> **Problem to work on**
Leave out the pictures and output exactly the lines below from the one with "output wbs_ack_o;" down to the one with "<source format=lef>", both of them included.

[Data excerpts]
════════════════════
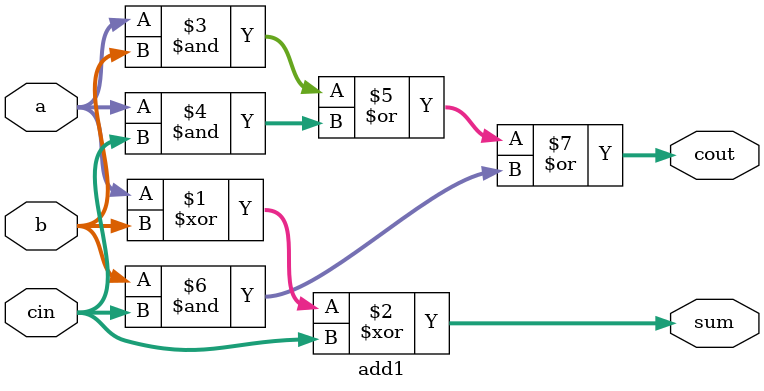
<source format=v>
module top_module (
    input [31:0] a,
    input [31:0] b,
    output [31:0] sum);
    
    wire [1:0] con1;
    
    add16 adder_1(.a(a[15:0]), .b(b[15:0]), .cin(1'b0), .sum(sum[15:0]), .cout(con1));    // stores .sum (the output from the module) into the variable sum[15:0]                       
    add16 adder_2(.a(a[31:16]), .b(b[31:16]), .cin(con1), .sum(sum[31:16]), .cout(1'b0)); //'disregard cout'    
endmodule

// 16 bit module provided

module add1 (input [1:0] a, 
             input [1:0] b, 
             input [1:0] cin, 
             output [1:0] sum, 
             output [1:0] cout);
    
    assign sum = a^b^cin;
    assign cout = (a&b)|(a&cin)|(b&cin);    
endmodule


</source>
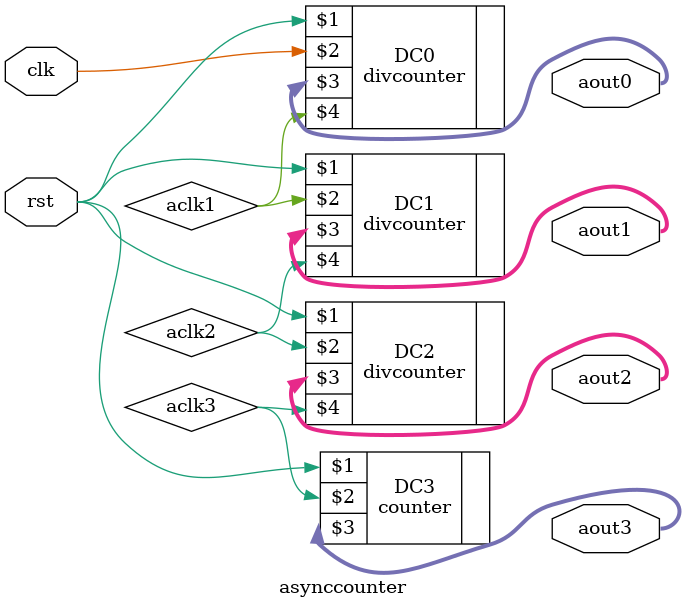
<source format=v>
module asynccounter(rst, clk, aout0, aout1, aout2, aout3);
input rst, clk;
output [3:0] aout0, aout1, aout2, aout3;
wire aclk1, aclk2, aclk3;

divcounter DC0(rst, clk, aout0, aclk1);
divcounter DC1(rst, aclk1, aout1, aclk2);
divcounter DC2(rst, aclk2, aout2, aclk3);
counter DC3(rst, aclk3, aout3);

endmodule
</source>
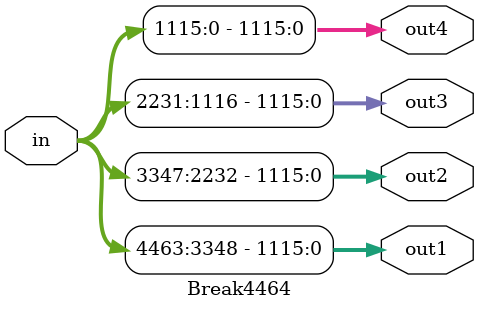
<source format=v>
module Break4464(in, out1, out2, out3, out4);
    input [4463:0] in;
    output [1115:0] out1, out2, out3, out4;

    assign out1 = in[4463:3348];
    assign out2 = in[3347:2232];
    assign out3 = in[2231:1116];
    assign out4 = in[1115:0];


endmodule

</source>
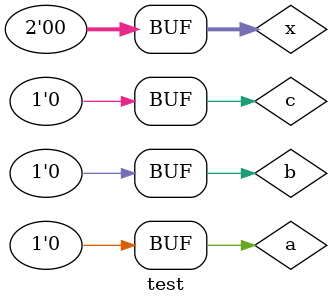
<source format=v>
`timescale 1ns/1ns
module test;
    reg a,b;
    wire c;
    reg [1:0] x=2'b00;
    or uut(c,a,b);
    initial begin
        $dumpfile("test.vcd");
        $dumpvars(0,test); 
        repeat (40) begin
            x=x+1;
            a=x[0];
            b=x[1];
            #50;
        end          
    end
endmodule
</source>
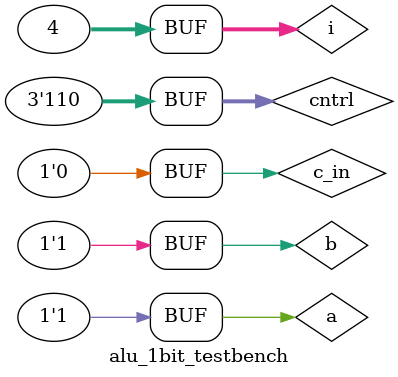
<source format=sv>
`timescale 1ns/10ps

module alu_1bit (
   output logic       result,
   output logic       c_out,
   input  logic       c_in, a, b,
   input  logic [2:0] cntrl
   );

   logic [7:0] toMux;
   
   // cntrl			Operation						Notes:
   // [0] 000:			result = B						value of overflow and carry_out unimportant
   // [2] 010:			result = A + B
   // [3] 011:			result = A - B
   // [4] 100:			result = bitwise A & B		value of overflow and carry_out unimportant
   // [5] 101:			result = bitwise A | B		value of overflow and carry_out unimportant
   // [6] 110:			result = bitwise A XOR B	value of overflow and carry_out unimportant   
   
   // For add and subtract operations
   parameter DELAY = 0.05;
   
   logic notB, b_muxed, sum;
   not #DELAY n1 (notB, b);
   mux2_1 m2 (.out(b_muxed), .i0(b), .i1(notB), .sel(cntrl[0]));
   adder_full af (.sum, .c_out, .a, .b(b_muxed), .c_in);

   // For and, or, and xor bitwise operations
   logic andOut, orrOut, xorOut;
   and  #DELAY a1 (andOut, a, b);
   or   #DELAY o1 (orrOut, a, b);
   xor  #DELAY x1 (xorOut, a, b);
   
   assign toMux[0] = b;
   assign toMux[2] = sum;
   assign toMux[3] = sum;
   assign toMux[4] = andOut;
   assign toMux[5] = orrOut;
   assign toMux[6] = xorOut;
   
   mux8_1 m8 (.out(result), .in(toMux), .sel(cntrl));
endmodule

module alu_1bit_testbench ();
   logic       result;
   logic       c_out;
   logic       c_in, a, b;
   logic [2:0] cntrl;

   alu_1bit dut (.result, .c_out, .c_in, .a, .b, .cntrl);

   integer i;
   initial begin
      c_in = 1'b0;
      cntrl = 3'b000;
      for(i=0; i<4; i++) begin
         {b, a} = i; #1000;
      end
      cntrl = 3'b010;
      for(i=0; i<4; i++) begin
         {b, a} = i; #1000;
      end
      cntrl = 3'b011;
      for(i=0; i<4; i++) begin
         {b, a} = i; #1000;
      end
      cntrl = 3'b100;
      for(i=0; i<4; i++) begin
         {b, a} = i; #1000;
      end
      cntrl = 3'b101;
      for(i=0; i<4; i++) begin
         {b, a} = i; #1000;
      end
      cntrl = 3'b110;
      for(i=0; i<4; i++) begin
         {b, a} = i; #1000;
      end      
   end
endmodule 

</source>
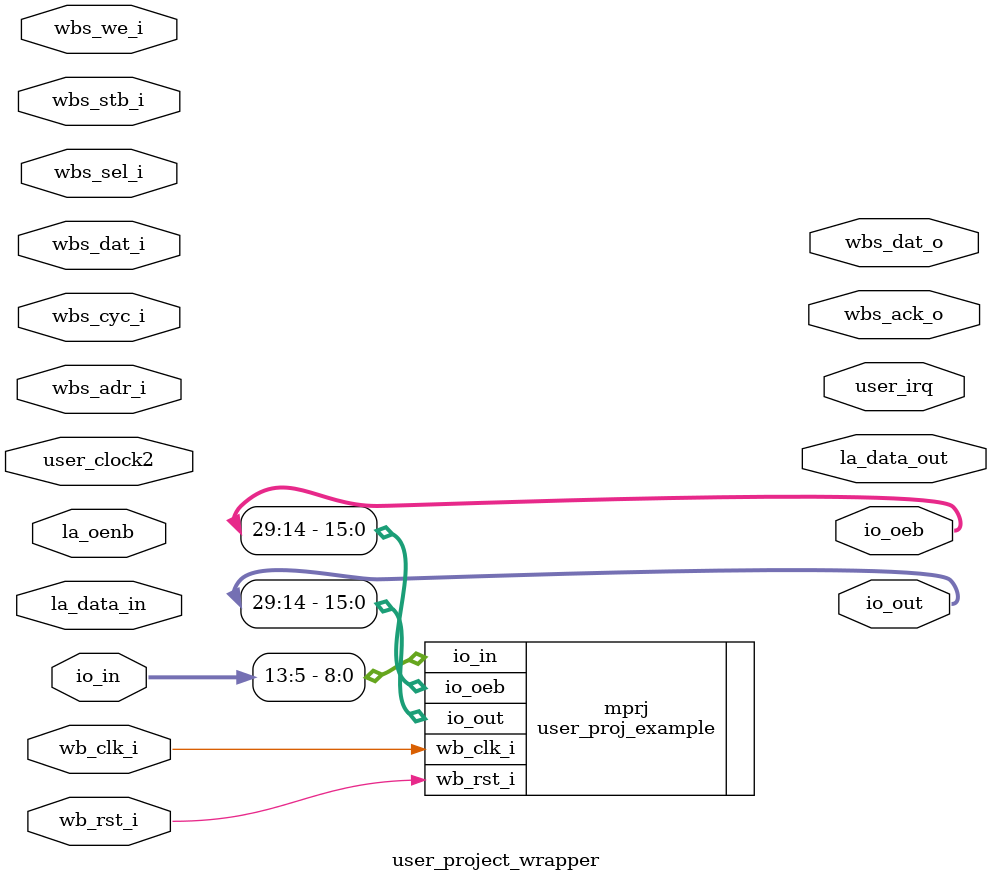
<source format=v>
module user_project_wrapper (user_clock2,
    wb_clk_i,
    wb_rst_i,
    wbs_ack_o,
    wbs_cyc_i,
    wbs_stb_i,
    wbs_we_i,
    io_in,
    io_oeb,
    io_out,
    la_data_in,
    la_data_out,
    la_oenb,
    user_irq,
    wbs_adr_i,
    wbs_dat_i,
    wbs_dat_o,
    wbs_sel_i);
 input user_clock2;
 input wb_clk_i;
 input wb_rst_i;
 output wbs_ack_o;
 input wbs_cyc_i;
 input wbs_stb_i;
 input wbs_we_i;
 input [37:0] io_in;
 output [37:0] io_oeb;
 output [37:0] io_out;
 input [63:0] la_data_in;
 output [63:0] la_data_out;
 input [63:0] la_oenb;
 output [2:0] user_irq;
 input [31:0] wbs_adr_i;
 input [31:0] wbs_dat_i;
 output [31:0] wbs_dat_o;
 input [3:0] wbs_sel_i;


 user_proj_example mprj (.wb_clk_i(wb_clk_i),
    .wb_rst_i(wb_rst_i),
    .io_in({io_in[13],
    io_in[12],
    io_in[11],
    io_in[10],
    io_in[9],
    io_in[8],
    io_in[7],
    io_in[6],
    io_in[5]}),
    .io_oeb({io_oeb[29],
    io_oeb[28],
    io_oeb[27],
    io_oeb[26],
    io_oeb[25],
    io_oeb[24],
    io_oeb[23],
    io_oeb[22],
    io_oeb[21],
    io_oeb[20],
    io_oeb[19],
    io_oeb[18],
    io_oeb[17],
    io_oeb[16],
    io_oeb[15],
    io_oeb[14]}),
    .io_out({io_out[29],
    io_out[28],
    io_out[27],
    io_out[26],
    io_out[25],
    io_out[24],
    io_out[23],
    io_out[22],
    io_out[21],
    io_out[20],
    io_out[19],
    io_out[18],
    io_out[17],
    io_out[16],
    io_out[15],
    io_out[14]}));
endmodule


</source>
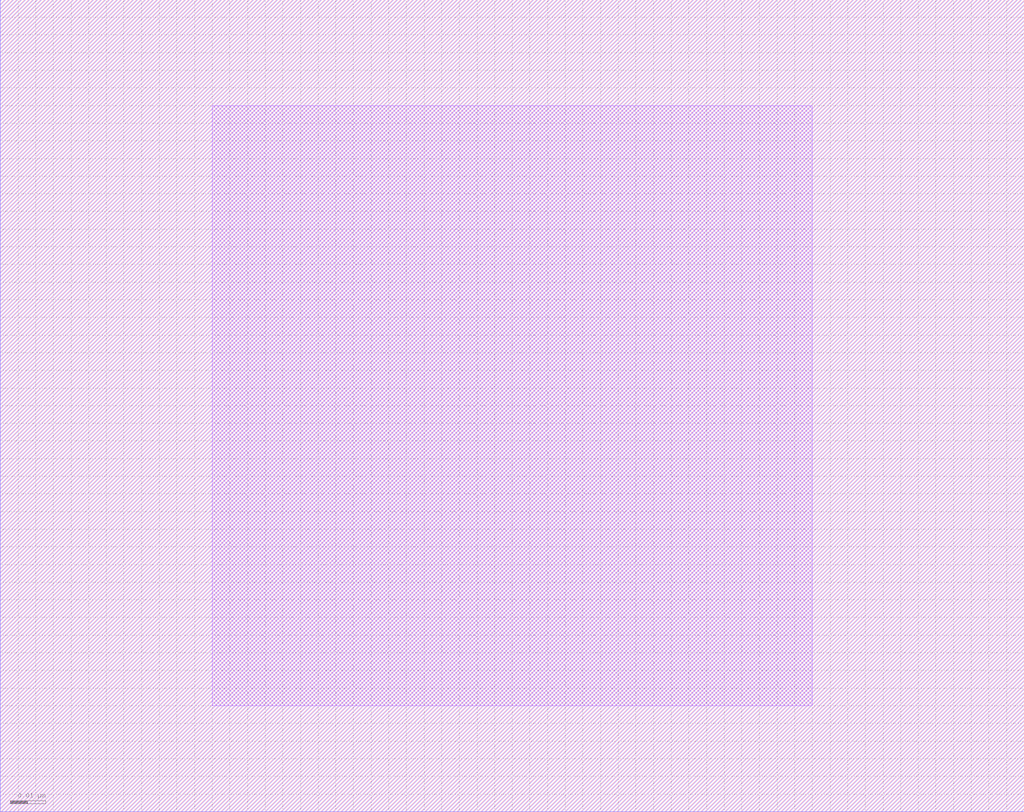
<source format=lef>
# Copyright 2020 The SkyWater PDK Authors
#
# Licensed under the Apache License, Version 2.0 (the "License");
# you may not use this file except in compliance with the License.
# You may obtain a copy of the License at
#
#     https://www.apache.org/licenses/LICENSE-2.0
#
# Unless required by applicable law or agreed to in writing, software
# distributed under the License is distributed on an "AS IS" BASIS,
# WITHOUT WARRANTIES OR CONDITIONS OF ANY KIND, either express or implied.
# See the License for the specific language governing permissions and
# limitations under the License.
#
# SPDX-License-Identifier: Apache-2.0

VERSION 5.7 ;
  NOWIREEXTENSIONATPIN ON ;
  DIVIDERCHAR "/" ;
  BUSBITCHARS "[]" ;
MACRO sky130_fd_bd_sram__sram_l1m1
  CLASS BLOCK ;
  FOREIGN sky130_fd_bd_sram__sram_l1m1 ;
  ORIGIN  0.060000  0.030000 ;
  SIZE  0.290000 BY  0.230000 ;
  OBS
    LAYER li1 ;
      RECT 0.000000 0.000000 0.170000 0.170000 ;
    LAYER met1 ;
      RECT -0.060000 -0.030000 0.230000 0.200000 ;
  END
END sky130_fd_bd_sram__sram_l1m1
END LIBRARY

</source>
════════════════════
> **Problem solution**
 output wbs_ack_o;
 input wbs_cyc_i;
 input wbs_stb_i;
 input wbs_we_i;
 input [37:0] io_in;
 output [37:0] io_oeb;
 output [37:0] io_out;
 input [63:0] la_data_in;
 output [63:0] la_data_out;
 input [63:0] la_oenb;
 output [2:0] user_irq;
 input [31:0] wbs_adr_i;
 input [31:0] wbs_dat_i;
 output [31:0] wbs_dat_o;
 input [3:0] wbs_sel_i;


 user_proj_example mprj (.wb_clk_i(wb_clk_i),
    .wb_rst_i(wb_rst_i),
    .io_in({io_in[13],
    io_in[12],
    io_in[11],
    io_in[10],
    io_in[9],
    io_in[8],
    io_in[7],
    io_in[6],
    io_in[5]}),
    .io_oeb({io_oeb[29],
    io_oeb[28],
    io_oeb[27],
    io_oeb[26],
    io_oeb[25],
    io_oeb[24],
    io_oeb[23],
    io_oeb[22],
    io_oeb[21],
    io_oeb[20],
    io_oeb[19],
    io_oeb[18],
    io_oeb[17],
    io_oeb[16],
    io_oeb[15],
    io_oeb[14]}),
    .io_out({io_out[29],
    io_out[28],
    io_out[27],
    io_out[26],
    io_out[25],
    io_out[24],
    io_out[23],
    io_out[22],
    io_out[21],
    io_out[20],
    io_out[19],
    io_out[18],
    io_out[17],
    io_out[16],
    io_out[15],
    io_out[14]}));
endmodule


</source>
<source format=lef>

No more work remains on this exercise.